Facebook's stock plunged to a new low as some of its early backers
got their first chance to sell their shares since its initial public
offering went awry.
Analysts interpreted the unusually high trading volume as a clear
sign that at least a few of the insiders were seizing on a fresh selling
opportunity.
That is stirring a debate over whether they are locking in
long-awaited gains on investments made years ago or bailing out of the
firm.
Facebook shares traded as low as $19.69 before bouncing back slightly. They closed at $19.87 last night, down $1.33, or over 6%.

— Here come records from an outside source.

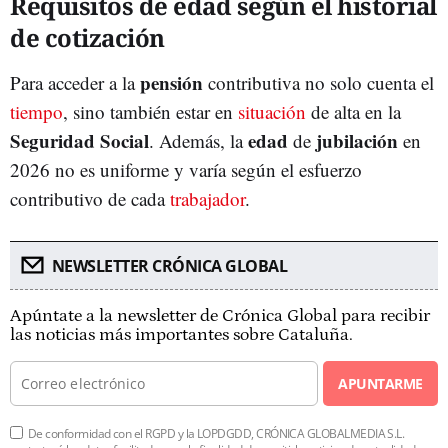
Requisitos de edad según el historial
de cotización
pensión
Para acceder a la
contributiva no solo cuenta el
tiempo
, sino también estar en
situación
de alta en la
Seguridad Social
edad
jubilación
. Además, la
de
en
2026 no es uniforme y varía según el esfuerzo
contributivo de cada
trabajador
.
NEWSLETTER CRÓNICA GLOBAL
Apúntate a la newsletter de Crónica Global para recibir
las noticias más importantes sobre Cataluña.
APUNTARME
De conformidad con el RGPD y la LOPDGDD, CRÓNICA GLOBALMEDIA S.L.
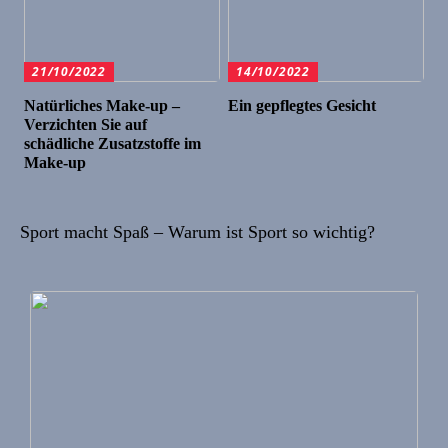
21/10/2022
14/10/2022
Natürliches Make-up –
Ein gepflegtes Gesicht
Verzichten Sie auf
schädliche Zusatzstoffe im
Make-up
Sport macht Spaß – Warum ist Sport so wichtig?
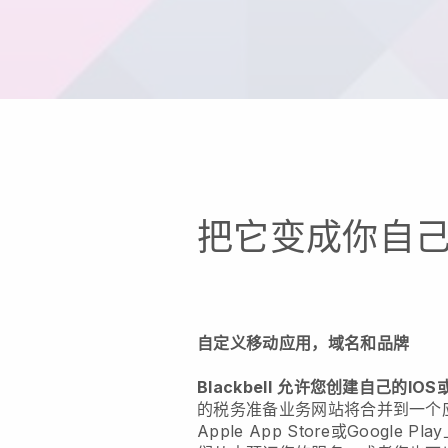
把它变成你自
自定义移动应用，域名和品牌
Blackbell
允许您创建自己的IOS或
的税务准备业务网站将合并到一个
Apple App Store或Google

Over 156 million shares were traded, more than five times the stock's
average volume over the past month. Trading in the overall market was
lighter than usual.
A breakdown on just how many major Facebook shareholders sold their
stock probably will not be available until next week at the earliest.

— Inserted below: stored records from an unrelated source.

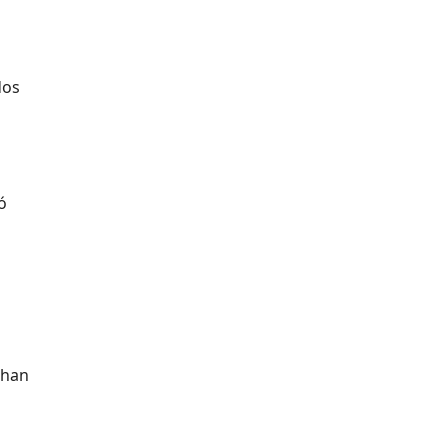
dos
ó
 han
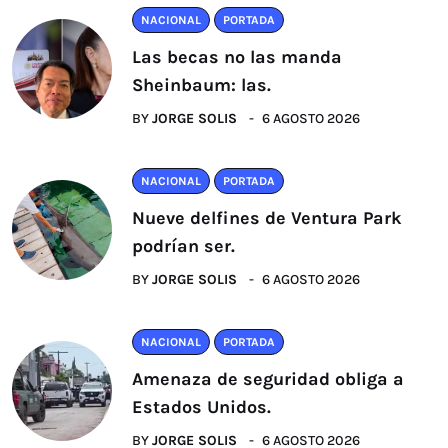
NACIONAL
PORTADA
Las becas no las manda
Sheinbaum: las.
BY
JORGE SOLIS
6 AGOSTO 2026
NACIONAL
PORTADA
Nueve delfines de Ventura Park
podrían ser.
BY
JORGE SOLIS
6 AGOSTO 2026
NACIONAL
PORTADA
Amenaza de seguridad obliga a
Estados Unidos.
BY
JORGE SOLIS
6 AGOSTO 2026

Securities regulations give them at least three business days before they have to disclose such transactions.
All told, investors who owned a combined 271 million Facebook shares
could have sold their holdings yesterday with the expiration of a ban
known as a lock-up period.
The restrictions were imposed on a group of venture capitalists,
companies and Silicon Valley leaders who invested in Facebook during its
formative years and sold some of their holdings three months ago when
the company went public at $38 a share.
The highly anticipated IPO had valued the company at $104 billion,
similar to those of Amazon.com and PepsiCo. The shares have plunged by
nearly 50% since then amid concerns about whether Facebook is destined
to become a passing fancy and worries about whether it will be able to
sell more advertising on mobile devices as users gravitate there.
Facebook' stock traded as low as $19.69 before bouncing back
slightly. The shares closed at $19.87 last night, down $1.33, or more
than 6%. More than 156 million shares were traded, more than five times
the stock's average volume over the past month. Trading in the overall
market was lighter than usual.
The Facebook investors eligible to sell their shares yesterday
included venture capital firms Accel Partners and Greylock Partners;
investment banker Goldman Sachs, software maker Microsoft.; Zynga CEO
Marc Pincus; LinkedIn chairman Reid Hoffman; and former PayPal CEO Peter
Thiel.
If there was mass selling within this group, Facebook's stock could
decline further because the market would be flooded with nearly
two-thirds more shares. Given that most of these investors put their
money into Facebook five to eight years ago, they probably were eager to
sell, analysts said.
But despite the sharp drop in Facebook's market value during the past
three months, the early investors can still reap huge windfalls by
selling at the current price.
For instance, Thiel invested $500,000 in Facebook in 2004, the year
CEO Mark Zuckerberg began the site in a Harvard dorm room. After selling
16.8 million shares for $640m at the time of the initial public
offering in May, Thiel still owned nearly 28 million shares worth about
$560m at yesterday's trading prices.
Accel Partners invested $12.7m in Facebook in 2005. The firm sold
nearly 58 million shares for $2.2 billion as part of Facebook's IPO and
still owned nearly 144 million shares worth about $2.9 billion.
On the other side, other key investors seem unlikely to sell
additional shares right away. Microsoft, which invested $240m in
Facebook in 2007, relies on Facebook's social network to help bring more
traffic to its Bing search engine, making it less likely that it would
risk antagonizing Facebook executives by bailing out. The software
company also does not need the money, as it is already is sitting on $63
billion in cash.
The selling shackles will come off of an additional 1.66 billion
locked-up Facebook shares during the next nine months to place more
potential pressure on the stock. One of the biggest tests will come in
November when about 1.2 billion insider shares will be eligible for
sale.
The freed-up shares will include those owned by Zuckerberg, the
Facebook chief executive and founder who sold 30 million shares for $1.1
billion in the May IPO to cover his taxes. Other Internet companies
that have gone public in the past year have been hit hard by the
expiration of their lock-up periods.
Shares of online reviews service Angie's List suffered their biggest
one-day drop so far and closed at a new low following the expiration of a
similar ban earlier this week. The price dropped, even though there was
no word on whether any of the major investors had dumped their shares.
LinkedIn, which runs a professional networking version of Facebook,
also took a big hit when restrictions on insider selling lifted last
November. Its shares sank to their trading low of $55.98 after the
lock-up period expired, but have since rebounded strongly. The shares
closed at $103.99 last night, more than twice its IPO price of $45.